▶ **Page extract**

Nuh-uh. Not avoiding. Really.

Wednesday, October 25, 2006

Knitting from the Bunny Planet

Long ago and far away, when Clare and Marco were little and John was still in the Mind of God, I stumbled across a slip-cased set of little children's books by Rosemary Wells called Voyage to the Bunny Planet. Three little stories. Three separate bunny children. Each with their own story of ordinary disasters and mundane trials. Three nibbled to death by ducks days. Each one needs a visit to the Bunny Planet: "Out beyond the moon and stars, twenty light years south of Mars, spins the gentle Bunny Planet. And the Bunny Queen is Janet." Janet says to each child "Come in. Here's the day that should have been." I haven't read or even thought of the stories in years. I needed to hunt them out once I finished fixing "Branching Out."

I know I am a capable and intelligent adult. I know I have achieved a good solid apprentice/journeyman level of knitting competence in a shorter time than I would have thought possible. I am astounded and gratified by every new pattern I learn, every object I finish, and every mistake I learn how to fix all by myself. I know that making mistakes is one of those ordinary disasters and mundane trials that come with knitting.

This does not mean I went calmly or happily into dropping down through about sixty rows of perfectly good knitting to get to each of the two offending stitches, and then hooking everything back up. Honesty compels me to admit I did it twice. For each stitch. It's very important to check the back of your work when making repairs. Had I looked early, or even often, I would have noticed that I missed a stitch down at the very beginning before I (as I thought) finished. I would like to report that I faced the necessity of repeating the repairs with grace and equanimity. I would be lying. This is when I started thinking about the Bunny Planet. I would have given much for a visit from the Bunny Queen.

Two observations here. I would like to thank Garter Stitch from the bottom of my heart for being constructed in such a way that each rung of the dropped stitch ladder provides a clue as to whether I should be pulling the rung through the front of the previous stitch or the back. I had never before had so extensive an opportunity to notice.

And I need to fill in my collection of crochet hooks.

So. Here's "Branching Out" as it should have been.

Ten repeats (one for good luck). No unintentional mistakes. There are, actually, a series of mistakes that I made so consistently I've decided to call them a design element. And I only fixed two of the three purl stitches in the border. I can live with it.

At the end of the Bunny Planet stories each child looks out the window and sees the Bunny Planet in the night sky. "It was there all along."

Happy endings all around.
**all quotes from the Viking Edition, copyright 1992 by Rosemary Wells.

Monday, October 23, 2006

Twigging Out?

▶ **Complete the following**
[a] Answer these questions about the knitting blog post:
(i) Who wrote Voyage to the Bunny Planet?
(ii) How many repeats does the finished "Branching Out" have?
(iii) What does the writer say needs filling in?
[b] Extend the knitting blog post, picking up after its final line.
The data below has no connection to the knitting blog post.

▶ **Data shown**

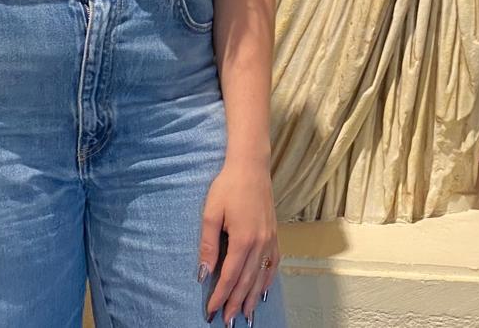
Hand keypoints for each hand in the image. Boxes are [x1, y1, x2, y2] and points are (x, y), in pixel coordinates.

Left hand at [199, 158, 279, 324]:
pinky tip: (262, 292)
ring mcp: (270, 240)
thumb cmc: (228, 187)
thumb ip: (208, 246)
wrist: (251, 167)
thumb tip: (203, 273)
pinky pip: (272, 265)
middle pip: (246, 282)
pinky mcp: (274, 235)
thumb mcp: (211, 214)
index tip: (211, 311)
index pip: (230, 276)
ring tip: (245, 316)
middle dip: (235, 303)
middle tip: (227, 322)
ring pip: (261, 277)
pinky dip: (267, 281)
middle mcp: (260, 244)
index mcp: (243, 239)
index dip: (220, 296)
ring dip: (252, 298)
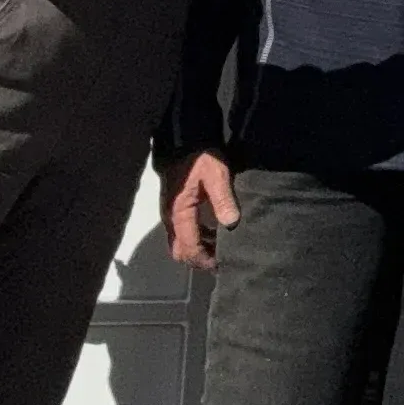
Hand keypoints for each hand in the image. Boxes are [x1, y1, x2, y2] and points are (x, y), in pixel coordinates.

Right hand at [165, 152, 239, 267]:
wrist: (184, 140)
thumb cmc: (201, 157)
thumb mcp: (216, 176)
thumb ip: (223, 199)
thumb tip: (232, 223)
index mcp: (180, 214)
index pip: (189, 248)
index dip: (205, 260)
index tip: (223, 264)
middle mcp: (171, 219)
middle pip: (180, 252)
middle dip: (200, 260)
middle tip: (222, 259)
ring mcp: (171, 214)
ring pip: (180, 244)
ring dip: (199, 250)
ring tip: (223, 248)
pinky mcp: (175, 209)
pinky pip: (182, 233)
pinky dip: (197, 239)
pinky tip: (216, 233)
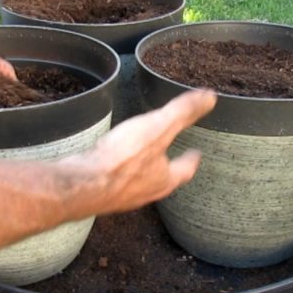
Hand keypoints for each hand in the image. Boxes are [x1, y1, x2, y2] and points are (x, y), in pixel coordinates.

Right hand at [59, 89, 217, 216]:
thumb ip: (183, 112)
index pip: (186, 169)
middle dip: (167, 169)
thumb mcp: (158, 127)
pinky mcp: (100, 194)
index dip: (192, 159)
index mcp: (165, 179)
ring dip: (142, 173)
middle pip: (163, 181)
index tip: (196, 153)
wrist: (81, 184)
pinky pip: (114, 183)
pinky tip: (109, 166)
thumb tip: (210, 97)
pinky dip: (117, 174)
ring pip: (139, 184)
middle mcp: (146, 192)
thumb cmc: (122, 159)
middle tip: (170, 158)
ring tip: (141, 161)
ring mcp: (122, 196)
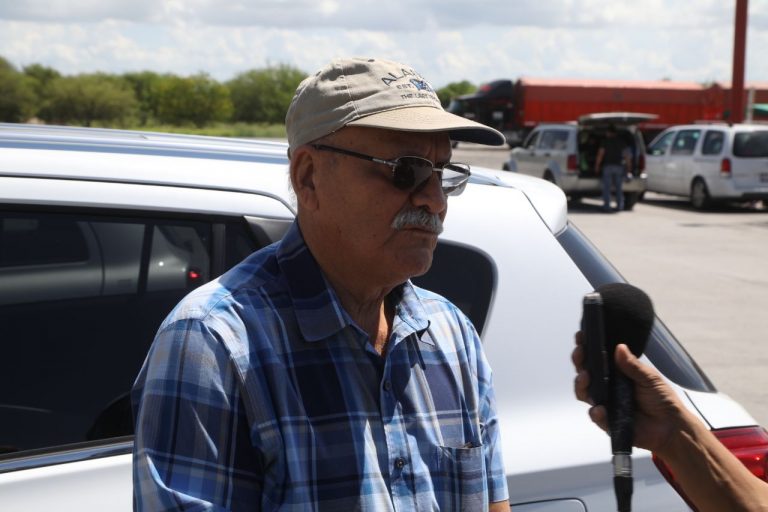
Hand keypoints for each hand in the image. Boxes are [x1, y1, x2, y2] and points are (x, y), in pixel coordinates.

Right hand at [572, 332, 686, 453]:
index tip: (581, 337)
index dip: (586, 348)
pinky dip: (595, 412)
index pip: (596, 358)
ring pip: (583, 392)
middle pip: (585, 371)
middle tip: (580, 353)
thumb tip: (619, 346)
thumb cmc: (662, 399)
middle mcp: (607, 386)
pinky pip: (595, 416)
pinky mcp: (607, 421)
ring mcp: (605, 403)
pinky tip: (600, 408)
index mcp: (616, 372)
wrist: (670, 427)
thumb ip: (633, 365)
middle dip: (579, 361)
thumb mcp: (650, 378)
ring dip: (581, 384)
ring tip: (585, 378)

▶ **Answer set**
[a]
(i) Rosemary Wells
(ii) Ten
(iii) The writer's collection of crochet hooks

[b]
Well, in my head I had this post all planned. I planned it all last evening. Went to bed thinking about it. Because here I am, "Branching Out." Which translates to making lace.

I'd gone back and read the articles on lace knitting in Interweave's Knit. Dug out my back issues of Piecework to see what they had to say. I went to Eunny Jang's website and worked through her 4-part tutorial on lace knitting (scroll down the sidebar). I have been thinking about this project for a while.

When I picked it up this morning, I'd planned on knitting 3 more repeats, which would have gotten me up to 9 ( 1/3 of the way through). I finished the 7th repeat and decided I couldn't wait to post any longer. Spread it out. Took the above picture. Took a closer look.

Okay. I didn't actually breakout in a wail. It was all in my head. That mistake is on the very first repeat. And on the end, my least favorite place to make a mistake. I always screw up the repair worse than the original error. No, I don't know how I manage it. I just do. I may leave that one and just fix the next two.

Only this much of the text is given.